Images showing body composition have shown that where body fat is stored is more of a factor in cardiovascular and metabolic risks than the type of fat.
Where fat is stored in the body may play a bigger role in heart attack, stroke, and diabetes risk than the amount of fat overall, according to two studies presented at RSNA.

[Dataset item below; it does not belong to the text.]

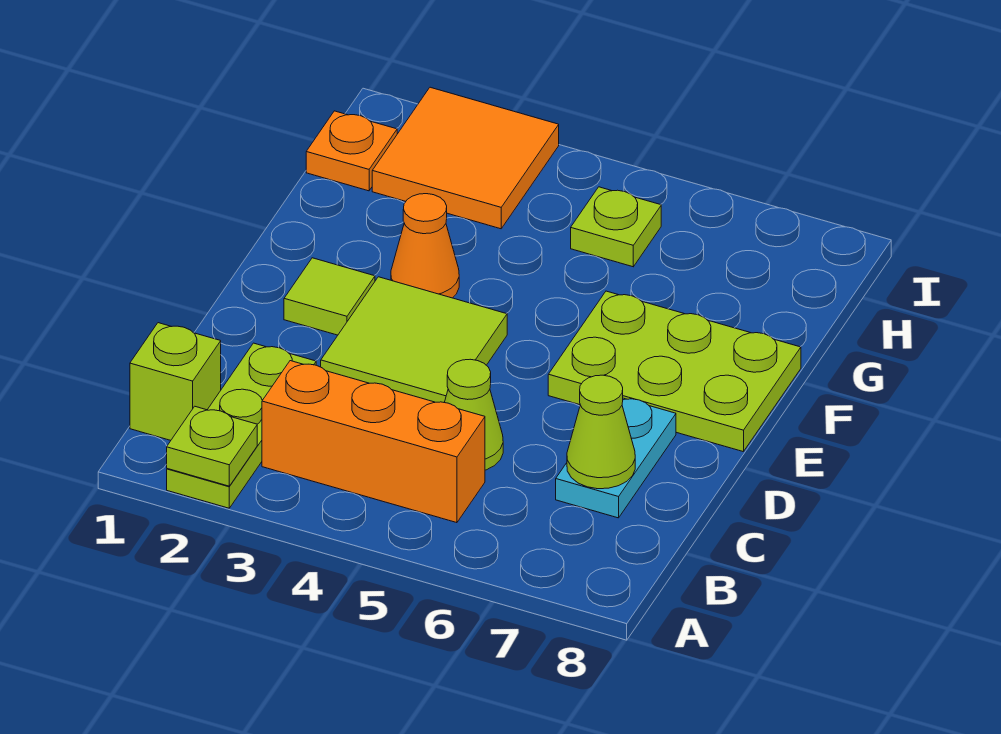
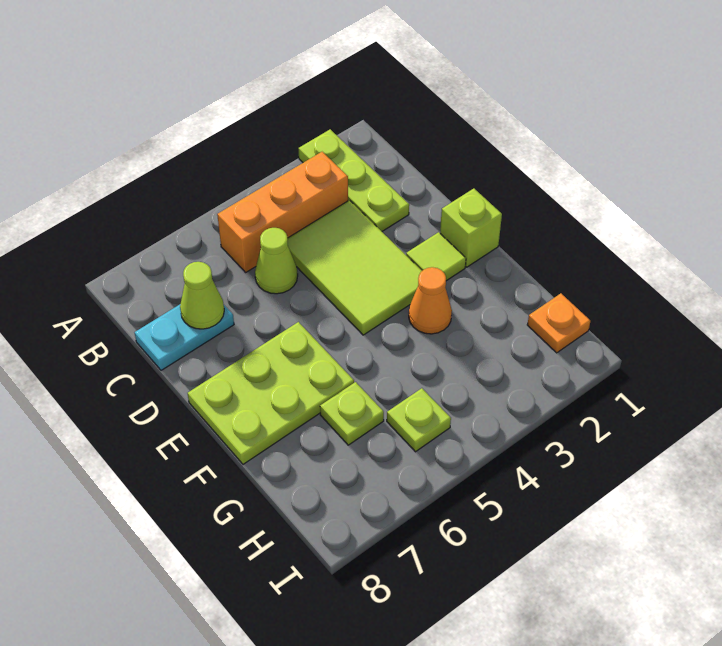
lime 1x1 plate [167,406,257,486] -> lime 1x1 plate moved to [320,382,384,445]
lime 1x1 brick [130,323,221,440] -> lime 1x1 brick moved to [440,189,502,267]
cyan 1x2 plate [556,398,676,518] -> cyan 1x2 plate turned to [135,305,234,370]
lime 2x2 tile [321,277,507,402] -> lime 2x3 tile [288,200,422,335]
orange 2x2 tile [372,87,559,229] -> none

In the first study, researchers from the United States studied 200 women and men to determine if there were sex-differences in body composition and ectopic fat depots and whether these may be associated with a sex-specific cardiometabolic risk profile.

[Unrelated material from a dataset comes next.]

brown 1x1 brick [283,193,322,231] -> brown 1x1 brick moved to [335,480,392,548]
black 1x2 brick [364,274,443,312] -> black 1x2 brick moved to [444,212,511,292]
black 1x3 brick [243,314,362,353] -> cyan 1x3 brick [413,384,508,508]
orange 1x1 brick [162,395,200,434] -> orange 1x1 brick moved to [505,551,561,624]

Ninety-one men and 109 women (mean age 37) participated in the trial. All were non-diabetic and overweight or obese (mean BMI: 35.2±5.8 kg/m2) but were otherwise healthy. After an overnight fast, the subjects underwent DXA and CT for body composition, 1H-MRS at 3T of soleus muscle for intramyocellular (IMCL), and right hepatic lobe for intrahepatic lipids (IHL) quantification, serum glucose, insulin and lipids. Men and women were compared by ANOVA. Linear regression analyses between body composition measures and cardiometabolic risk markers were performed.
“We hypothesized that there are gender-based differences in body composition and ectopic fat depots and that these could be associated with gender-specific risk profiles for diseases like diabetes, heart disease and stroke,” lead author Miriam A. Bredella, MD, a radiologist at Massachusetts General Hospital and associate professor of radiology at Harvard Medical School in Boston, said in a release.
The results showed while the women and men were of similar age and BMI, the women had higher %fat mass by DXA and lower lean mass compared with the men. However, the men had more visceral adipose tissue (VAT) and VAT/abdominal subcutaneous adipose tissue (SAT), resulting in the “beer belly.” They also had more muscle mass, IMCL, and IHL, while the women had more femoral SAT. Compared to the women, the men had higher measures of cardiometabolic risk, including serum triglycerides, apolipoprotein B, fasting insulin and HOMA-IR. However, in women, VAT, IMCL, and IHL were strongly associated with these measures of cardiometabolic risk while in men these associations were weaker or non-significant.
In the second study, researchers recruited 188 subjects to determine if relative sarcopenia was associated with cardiometabolic risk markers in young adults with obesity.
One-hundred women and 88 men (mean age 36.8) participated in the study. They had a mean BMI of 35.0±5.7 kg/m2. All subjects underwent DXA and CT for body composition, an oral glucose tolerance test (OGTT), fasting serum insulin, lipids, and inflammatory markers. DXA appendicular lean mass (ALM)/BMI was used as a measure of relative sarcopenia and subjects were divided by the ALM/BMI median. Groups were compared by ANOVA.
The results showed that although they were of similar age and weight, women with lower ALM/BMI (relative sarcopenia) had a higher mean 120-minute glucose level and higher glucose area under the curve on OGTT, lower HDL cholesterol, higher apolipoproteinB (ApoB) and ApoB/LDL, higher hsCRP and fibrinogen and lower muscle attenuation, suggestive of fatty infiltration compared to women with higher ALM/BMI. Again, despite being of similar age and weight, men with lower ALM/BMI had higher mean insulin, HOMA-IR, hsCRP, and fibrinogen, and lower muscle attenuation compared to men with higher ALM/BMI.
“Sarcopenic obesity may be an under-appreciated mechanism linking obesity to cardiometabolic disease,” Bredella explained. “That stresses the importance of building up muscle mass in the setting of obesity.”